--- EXERCISE AIM ---
Reproduce the lines below word for word, beginning with the first line and ending with the line that contains "97: (24, 280)". Leave the pictures out of your answer.

--- Data items ---
———

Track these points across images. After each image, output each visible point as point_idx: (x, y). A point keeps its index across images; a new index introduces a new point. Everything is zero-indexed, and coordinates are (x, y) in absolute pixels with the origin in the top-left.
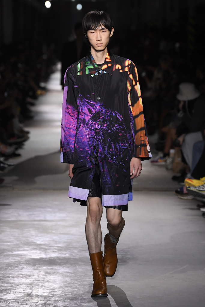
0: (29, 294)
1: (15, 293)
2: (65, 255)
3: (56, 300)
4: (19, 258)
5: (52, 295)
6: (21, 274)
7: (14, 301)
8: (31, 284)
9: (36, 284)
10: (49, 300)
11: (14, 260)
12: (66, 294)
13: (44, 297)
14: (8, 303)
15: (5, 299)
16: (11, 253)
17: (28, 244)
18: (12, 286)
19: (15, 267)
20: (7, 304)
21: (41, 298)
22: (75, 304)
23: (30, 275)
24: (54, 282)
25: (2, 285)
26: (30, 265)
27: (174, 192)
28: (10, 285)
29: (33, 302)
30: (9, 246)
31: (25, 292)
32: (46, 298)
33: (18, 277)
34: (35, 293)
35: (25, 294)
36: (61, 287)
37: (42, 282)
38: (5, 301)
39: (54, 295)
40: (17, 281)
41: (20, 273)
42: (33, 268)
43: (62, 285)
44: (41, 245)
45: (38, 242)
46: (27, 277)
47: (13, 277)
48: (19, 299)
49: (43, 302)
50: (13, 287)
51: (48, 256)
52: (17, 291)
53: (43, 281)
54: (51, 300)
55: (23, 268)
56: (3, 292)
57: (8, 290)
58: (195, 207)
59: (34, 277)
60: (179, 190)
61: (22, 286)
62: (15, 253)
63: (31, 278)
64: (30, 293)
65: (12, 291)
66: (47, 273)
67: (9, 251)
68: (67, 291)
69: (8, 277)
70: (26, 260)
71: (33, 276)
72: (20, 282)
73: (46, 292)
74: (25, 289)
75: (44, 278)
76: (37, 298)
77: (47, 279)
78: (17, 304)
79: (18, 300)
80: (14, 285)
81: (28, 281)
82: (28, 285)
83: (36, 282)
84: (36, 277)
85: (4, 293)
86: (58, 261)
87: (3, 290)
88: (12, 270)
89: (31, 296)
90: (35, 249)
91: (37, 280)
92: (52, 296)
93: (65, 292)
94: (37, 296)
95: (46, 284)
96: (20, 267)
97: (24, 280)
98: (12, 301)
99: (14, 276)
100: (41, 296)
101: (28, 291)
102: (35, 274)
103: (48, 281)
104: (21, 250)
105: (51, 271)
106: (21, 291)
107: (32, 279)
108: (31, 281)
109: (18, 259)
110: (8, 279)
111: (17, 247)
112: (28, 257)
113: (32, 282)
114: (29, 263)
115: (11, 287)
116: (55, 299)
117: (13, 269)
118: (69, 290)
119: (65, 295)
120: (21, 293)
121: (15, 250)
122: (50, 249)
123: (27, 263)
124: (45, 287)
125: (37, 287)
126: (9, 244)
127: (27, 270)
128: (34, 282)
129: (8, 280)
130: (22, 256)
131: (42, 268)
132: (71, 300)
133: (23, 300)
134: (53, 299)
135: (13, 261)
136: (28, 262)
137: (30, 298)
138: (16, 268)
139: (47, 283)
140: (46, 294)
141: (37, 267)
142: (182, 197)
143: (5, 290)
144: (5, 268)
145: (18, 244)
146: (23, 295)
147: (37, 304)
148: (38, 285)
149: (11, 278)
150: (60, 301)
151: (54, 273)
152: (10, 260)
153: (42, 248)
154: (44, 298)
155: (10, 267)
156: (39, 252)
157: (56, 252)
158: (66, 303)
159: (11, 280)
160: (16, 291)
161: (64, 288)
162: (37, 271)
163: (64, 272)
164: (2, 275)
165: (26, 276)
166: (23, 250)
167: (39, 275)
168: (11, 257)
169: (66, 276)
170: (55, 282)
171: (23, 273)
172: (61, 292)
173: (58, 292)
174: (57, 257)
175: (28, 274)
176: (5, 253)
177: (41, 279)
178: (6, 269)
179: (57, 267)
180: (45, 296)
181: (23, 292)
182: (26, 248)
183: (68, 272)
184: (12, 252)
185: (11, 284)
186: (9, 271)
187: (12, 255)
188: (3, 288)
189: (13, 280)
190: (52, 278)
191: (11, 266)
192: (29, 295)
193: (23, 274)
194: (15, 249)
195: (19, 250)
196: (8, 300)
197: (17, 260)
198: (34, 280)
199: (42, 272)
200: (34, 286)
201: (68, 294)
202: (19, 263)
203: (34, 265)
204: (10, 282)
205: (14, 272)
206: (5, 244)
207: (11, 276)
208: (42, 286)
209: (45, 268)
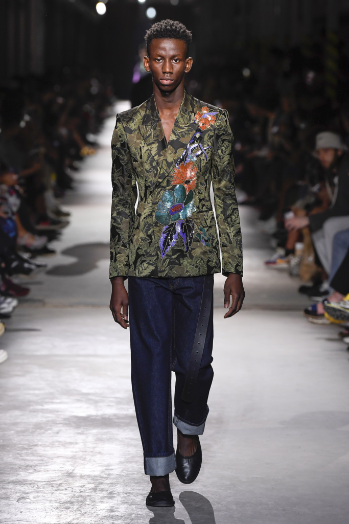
0: (70, 473)
1: (47, 471)
2: (128, 410)
3: (113, 483)
4: (54, 416)
5: (106, 474)
6: (57, 442)
7: (46, 484)
8: (73, 458)
9: (80, 458)
10: (102, 483)
11: (46, 418)
12: (129, 473)
13: (94, 478)
14: (36, 486)
15: (31, 481)
16: (39, 407)
17: (68, 393)
18: (42, 460)
19: (47, 430)
20: (35, 488)
21: (89, 480)
22: (143, 490)
23: (71, 443)
24: (109, 454)
25: (27, 458)
26: (71, 426)
27: (302, 313)
28: (39, 458)
29: (76, 486)
30: (37, 395)
31: (62, 469)
32: (97, 480)
33: (52, 445)
34: (78, 471)
35: (63, 472)
36: (121, 463)
37: (90, 453)
38: (30, 484)
39: (109, 475)
40: (50, 452)
41: (55, 439)
42: (76, 431)
43: (123, 460)
44: (88, 394)
45: (85, 391)
46: (67, 446)
47: (45, 446)
48: (53, 481)
49: (92, 486)
50: (44, 462)
51: (100, 413)
52: (50, 467)
53: (92, 452)
54: (104, 482)
55: (60, 431)
56: (27, 470)
57: (36, 466)
58: (336, 336)
59: (77, 446)
60: (310, 309)
61: (58, 460)
62: (46, 407)
63: (73, 447)
64: (70, 471)
65: (42, 468)
66: (99, 440)
67: (37, 403)
68: (130, 469)
69: (36, 445)
70: (65, 419)
71: (77, 443)
72: (55, 454)
73: (96, 470)
74: (64, 464)
75: (94, 448)
76: (82, 480)
77: (97, 450)
78: (50, 488)
79: (52, 483)
80: (46, 459)
81: (68, 452)
82: (67, 458)
83: (81, 454)
84: (81, 446)
85: (30, 471)
86: (116, 420)
87: (27, 466)
88: (43, 435)
89: (73, 477)
90: (78, 401)
91: (83, 451)
92: (106, 476)
93: (127, 471)
94: (82, 477)
95: (97, 458)
96: (55, 429)
97: (61, 451)
98: (41, 484)
99: (45, 444)
100: (89, 476)
101: (68, 467)
102: (78, 441)
103: (100, 453)
104: (57, 403)
105: (104, 436)
106: (57, 467)
107: (74, 450)
108: (72, 452)
109: (51, 416)
110: (36, 448)
111: (51, 397)
112: (68, 414)
113: (75, 454)
114: (69, 424)
115: (41, 462)
116: (111, 481)
117: (44, 433)
118: (133, 467)
119: (127, 475)
120: (56, 472)
121: (46, 403)
122: (103, 401)
123: (66, 424)
124: (94, 461)
125: (83, 462)
126: (37, 392)
127: (67, 434)
128: (77, 453)
129: (36, 451)
130: (58, 412)
131: (90, 432)
132: (136, 483)
133: (59, 482)
134: (108, 481)
135: (44, 420)
136: (67, 422)
137: (70, 480)
138: (50, 432)
139: (99, 456)
140: (97, 473)
141: (83, 430)
142: (315, 321)
143: (31, 466)
144: (31, 430)
145: (51, 394)
146: (60, 474)
147: (82, 489)
148: (84, 459)
149: (40, 447)
150: (119, 485)
151: (110, 440)
152: (39, 418)
153: (91, 400)
154: (93, 480)
155: (38, 430)
156: (85, 405)
157: (112, 406)
158: (129, 488)
159: (40, 450)
160: (48, 467)
161: (125, 464)
162: (83, 437)
163: (126, 438)
164: (27, 442)
165: (65, 444)
166: (60, 403)
167: (85, 442)
168: (41, 414)
169: (129, 445)
170: (112, 454)
171: (60, 440)
172: (121, 469)
173: (116, 470)
174: (115, 415)
175: (68, 440)
176: (31, 408)
177: (88, 450)
178: (33, 432)
179: (114, 431)
180: (95, 476)
181: (60, 469)
182: (65, 399)
183: (132, 439)
184: (42, 405)
185: (40, 456)
186: (37, 436)
187: (43, 411)
188: (28, 463)
189: (45, 450)
190: (107, 447)
191: (41, 428)
192: (70, 475)
193: (60, 442)
194: (47, 400)
195: (53, 403)
196: (36, 482)
197: (50, 419)
198: (78, 450)
199: (91, 438)
200: (77, 460)
201: (132, 474)
202: (54, 423)
203: (78, 427)
204: (39, 454)
205: (45, 438)
206: (31, 392)
207: (40, 443)
208: (90, 461)
209: (95, 431)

———

--- EXPECTED ANSWER ---
Track these points across images. After each image, output each visible point as point_idx: (x, y). A point keeps its index across images; a new index introduces a new point. Everything is zero-indexed, and coordinates are (x, y) in absolute pixels with the origin in the top-left.
0: (29, 294)
1: (15, 293)
2: (65, 255)
3: (56, 300)
4: (19, 258)
5: (52, 295)
6: (21, 274)
7: (14, 301)
8: (31, 284)
9: (36, 284)
10: (49, 300)
11: (14, 260)
12: (66, 294)
13: (44, 297)
14: (8, 303)
15: (5, 299)
16: (11, 253)
17: (28, 244)
18: (12, 286)
19: (15, 267)
20: (7, 304)
21: (41, 298)
22: (75, 304)
23: (30, 275)
24: (54, 282)
25: (2, 285)
26: (30, 265)
27: (174, 192)
28: (10, 285)
29: (33, 302)
30: (9, 246)
31: (25, 292)
32: (46, 298)
33: (18, 277)
34: (35, 293)
35: (25, 294)
36: (61, 287)
37: (42, 282)
38: (5, 301)
39: (54, 295)
40: (17, 281)
41: (20, 273)
42: (33, 268)
43: (62, 285)
44: (41, 245)
45: (38, 242)
46: (27, 277)
47: (13, 277)
48: (19, 299)
49: (43, 302)
50: (13, 287)
51: (48, 256)
52: (17, 291)
53: (43, 281)
54: (51, 300)
55: (23, 268)
56: (3, 292)
57: (8, 290)
58: (195, 207)
59: (34, 277)
60: (179, 190)
61: (22, 286)
62: (15, 253)
63: (31, 278)
64: (30, 293)
65: (12, 291)
66: (47, 273)
67: (9, 251)
68: (67, 291)
69: (8, 277)
70: (26, 260)
71: (33, 276)
72: (20, 282)
73: (46, 292)
74: (25, 289)
75: (44, 278)
76: (37, 298)
77: (47, 279)
78: (17, 304)
79: (18, 300)
80: (14, 285)
81: (28, 281)
82: (28, 285)
83: (36, 282)
84: (36, 277)
85: (4, 293)
86: (58, 261)
87: (3, 290)
88: (12, 270)
89: (31, 296)
90: (35, 249)
91: (37, 280)
92: (52, 296)
93: (65, 292)
94: (37, 296)
95: (46, 284)
96: (20, 267)
97: (24, 280)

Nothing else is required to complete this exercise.